= Supplied data =
***

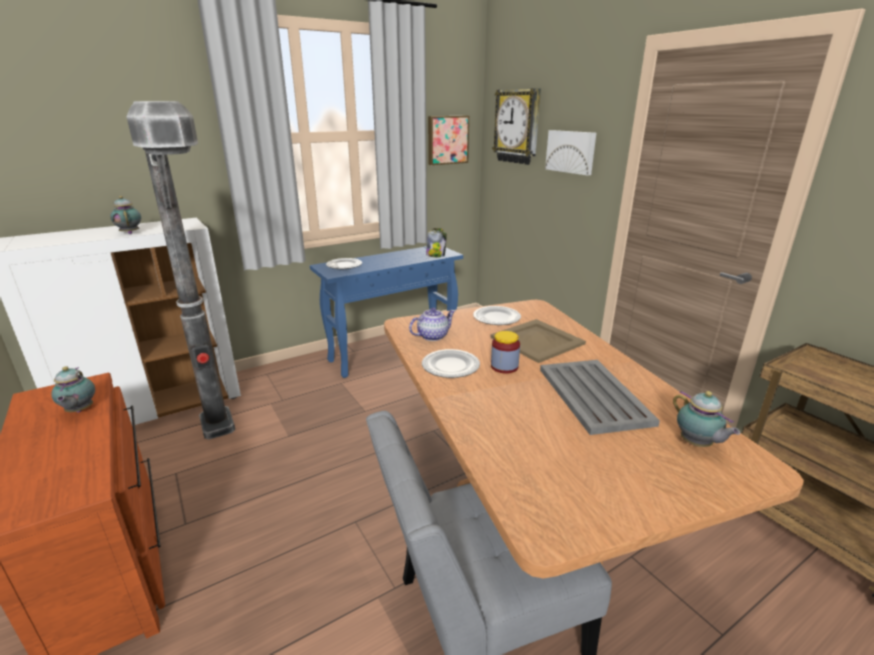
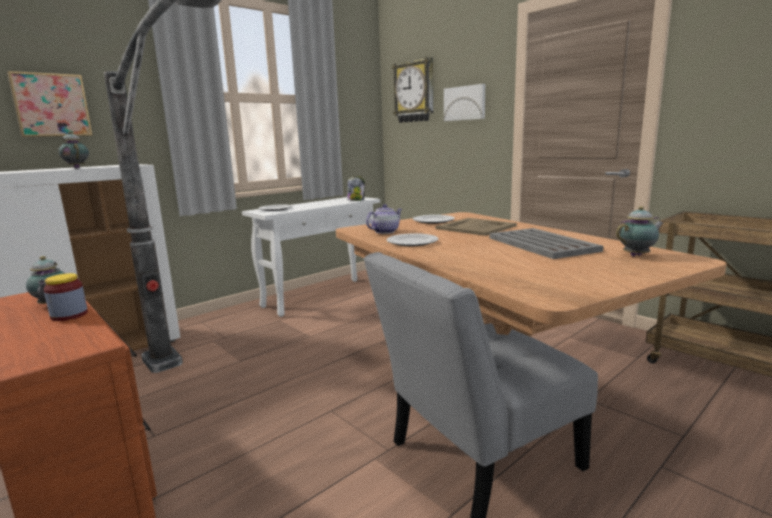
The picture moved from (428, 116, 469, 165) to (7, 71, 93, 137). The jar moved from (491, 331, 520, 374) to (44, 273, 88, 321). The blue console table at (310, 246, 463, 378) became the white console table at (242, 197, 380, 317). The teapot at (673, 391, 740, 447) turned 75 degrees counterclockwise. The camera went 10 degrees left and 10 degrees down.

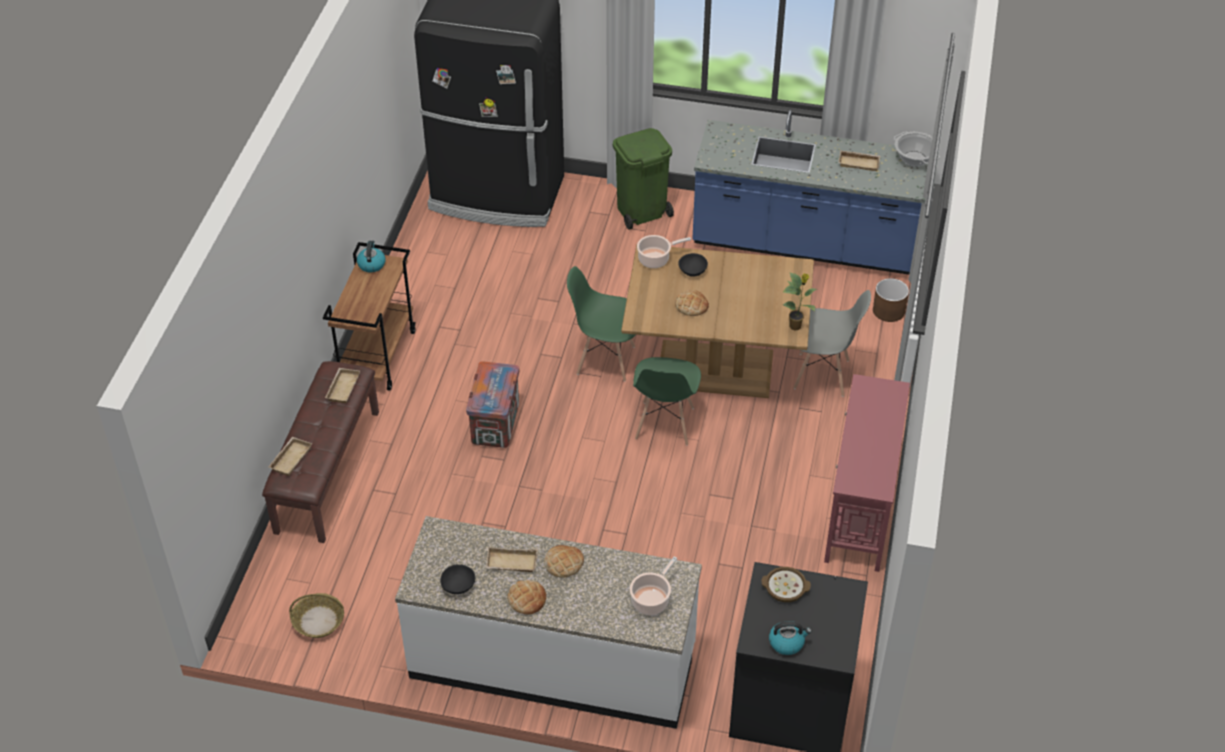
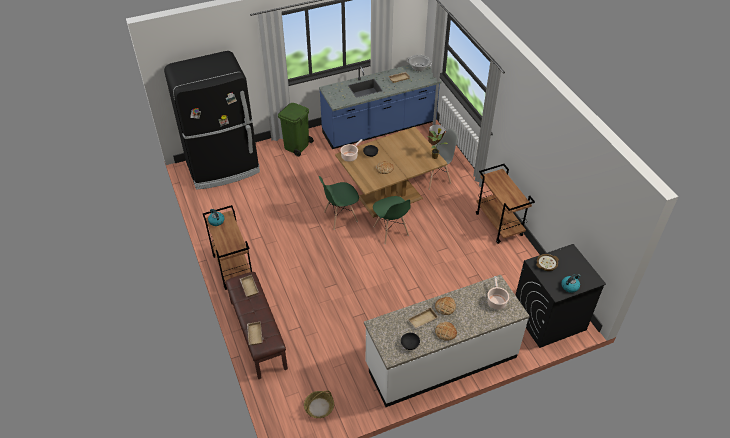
The crate at (466, 361, 519, 448) disappeared. The red console table at (824, 374, 910, 572) was replaced by the brown cart at (476, 164, 535, 244). The camera went 35 degrees left and 0 degrees up.

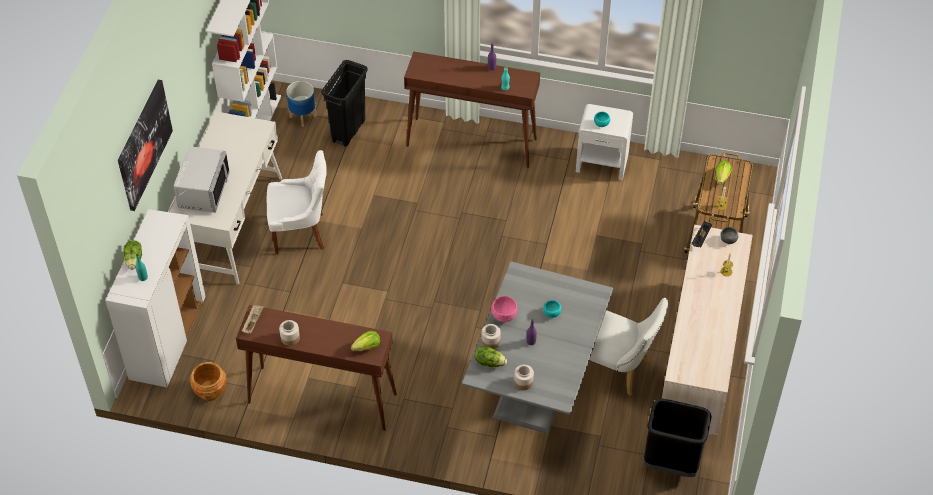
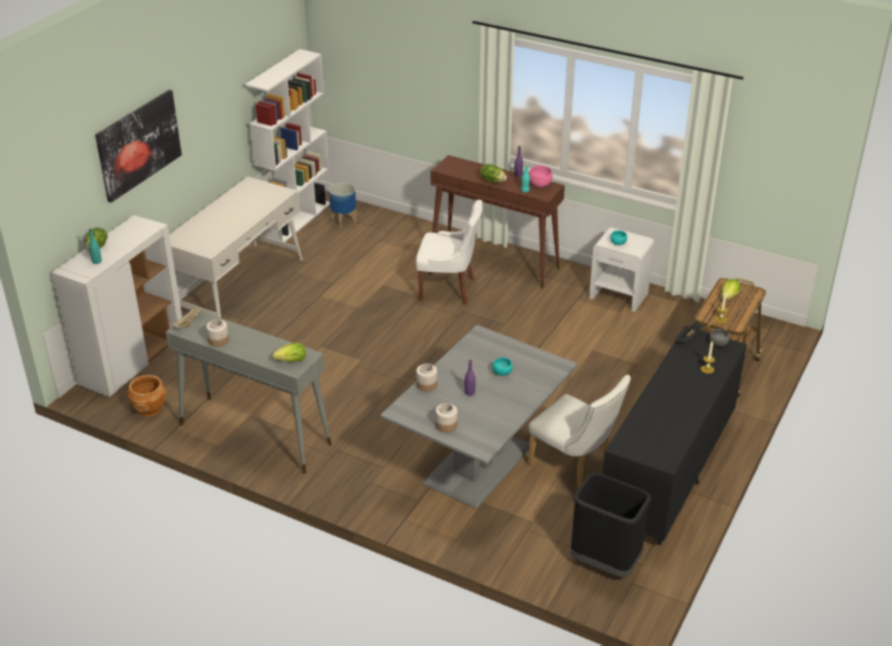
The grey microwave at (174, 146, 230, 213) disappeared. The black trash can at (321, 60, 368, 147) disappeared. The white chair moved from (267, 150, 327, 254) to (416, 200, 482, 305). The lettuce moved from (475, 346, 507, 367) to (480, 164, 507, 183). The pink bowl moved from (491, 296, 517, 322) to (529, 165, 553, 187). The brown console table at (236, 305, 397, 431) became the grey console table at (166, 312, 332, 474). The beige dresser at (662, 225, 753, 436) became the black dresser at (602, 326, 747, 545). The camera went 15 degrees right and 15 degrees down.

***

= What you will do =
For the word "brown", find every line in the data that holds it and copy that line.

= Response to this exercise =
The crate at (466, 361, 519, 448) disappeared. The red console table at (824, 374, 910, 572) was replaced by the brown cart at (476, 164, 535, 244). The camera went 35 degrees left and 0 degrees up.
The grey microwave at (174, 146, 230, 213) disappeared. The black trash can at (321, 60, 368, 147) disappeared. The white chair moved from (267, 150, 327, 254) to (416, 200, 482, 305). The lettuce moved from (475, 346, 507, 367) to (480, 164, 507, 183). The pink bowl moved from (491, 296, 517, 322) to (529, 165, 553, 187). The brown console table at (236, 305, 397, 431) became the grey console table at (166, 312, 332, 474). The beige dresser at (662, 225, 753, 436) became the black dresser at (602, 326, 747, 545). The camera went 15 degrees right and 15 degrees down.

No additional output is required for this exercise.